Do not ever trust a circuit breaker. I have seen a 400 ampere circuit breaker on 480 volts three phase in the off position when the circuit was still hot on the load side. An electrician with 32 years of experience working next to me got a serious arc blast with molten metal flying all over him as his 10 inch screwdriver was reduced to a stub. Circuit breakers fail and fail often. At one fuse seminar by Bussman the Bussman representative stated that circuit breakers are no longer listed if they experience only one, yes, only one, short circuit on the load side.

Reply to
Gerald Newton

| Do not ever trust a circuit breaker. I have seen a 400 ampere circuit | breaker on 480 volts three phase in the off position when the circuit | was still hot on the load side. An electrician with 32 years of | experience working next to me got a serious arc blast with molten | metal flying all over him as his 10 inch screwdriver was reduced to a | stub. Circuit breakers fail and fail often. At one fuse seminar by | Bussman the Bussman representative stated that circuit breakers are no | longer listed if they experience only one, yes, only one, short | circuit on the load side.

Sounds like a motivated statement. Is there anything available to support his statement that you know of? Or is he just trying to lower circuit breakers to the level of fuses (which I could easily believe will lose their listings once subjected to merely one short circuit event).

Reply to
phil-news-nospam

| When breakers in the box are tripped, the lever moves off the line of the ON | breakers -- it does not move to the full OFF position. | | As you sight down the line of breakers, they all line up except the one that | is tripped, it is slightly off the line. This is normal operation. | | To reset a tripped breaker, you must move it by hand to the full OFF | position then back to the ON position.

I once lived in an apartment with some old GE brand breakers that did not do that at all. When they tripped, there was no displacement of the handle at all. You could not see which breaker had tripped. But once you figured it out, the above reset method you described would work. One thing I did notice was that the mechanical force against flipping the breaker to the off position was less for the tripped breaker.

Reply to
phil-news-nospam

| I have never seen a tripped breaker that was not off the line of the | remaining ON breakers. I suppose it could happen, but I've never seen it. I | have seen some that unless one was expecting the tripped breaker to be off | line relative to the ON breakers, the amount that it was off was barely | discernable. But knowing that a tripped breaker does not line up with the | set ones makes the tripped ones easier to find.

I was quite used to tripped breakers being a bit off the line just as has been described. But this one panel really was NOT like that at all. It is also the only GE panel I have seen and it was rather old (the building was built in early 1950's). When I run my finger up and down the line of breakers I can feel which one is tripped easily on normal modern panels. This one just didn't have that "feature". For planned new construction I will be going with Cutler-Hammer, so I won't have that issue, anyway. As for my current place, with Square-D HOM breakers, we haven't had any trip so I can't verify these (I have manually switched them all off and back on, including the main, about once a year).

Reply to
phil-news-nospam

| Your experience with the breaker tripping but not moving reinforces the OP's | experience, he found a tripped breaker that was not in the OFF position. A | tripped breaker does not move to OFF.

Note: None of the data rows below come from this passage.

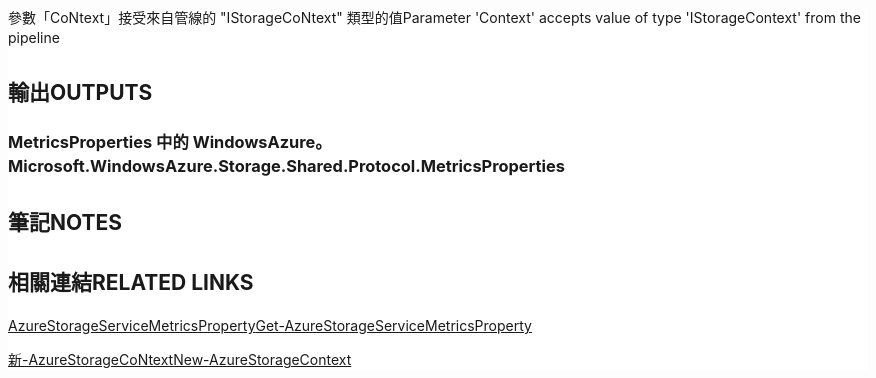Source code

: <span data-ttu-id="19347-148">參數「CoNtext」接受來自管線的 "IStorageCoNtext" 類型的值</span><span class="sxs-lookup"><span data-stu-id="19347-148">Parameter 'Context' accepts value of type 'IStorageContext' from the pipeline</span></span>

## <span data-ttu-id="19347-149">輸出</span><span class="sxs-lookup"><span data-stu-id="19347-149">OUTPUTS</span></span>

### <span data-ttu-id="19347-150">MetricsProperties 中的 WindowsAzure。</span><span class="sxs-lookup"><span data-stu-id="19347-150">Microsoft.WindowsAzure.Storage.Shared.Protocol.MetricsProperties</span></span>

## <span data-ttu-id="19347-151">筆記</span><span class="sxs-lookup"><span data-stu-id="19347-151">NOTES</span></span>

## <span data-ttu-id="19347-152">相關連結</span><span class="sxs-lookup"><span data-stu-id="19347-152">RELATED LINKS</span></span>

[<span data-ttu-id="19347-153">AzureStorageServiceMetricsProperty</span><span class="sxs-lookup"><span data-stu-id="19347-153">Get-AzureStorageServiceMetricsProperty</span></span>](./Get-AzureStorageServiceMetricsProperty.md)

[<span data-ttu-id="19347-154">新-AzureStorageCoNtext</span><span class="sxs-lookup"><span data-stu-id="19347-154">New-AzureStorageContext</span></span>](./New-AzureStorageContext.md)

I don't know if he checked for the slight position change or not. I just pointed out my scenario since it seemed there was an assumption that all breaker models do that. That may be true of all modern models. But it is definitely not true if older models are included in the consideration.

Reply to
phil-news-nospam

Also, not all breakers in the panel will be of the same mfr. This means, in my experience, that the handles will be slightly different, lining up -- or not -- a bit differently.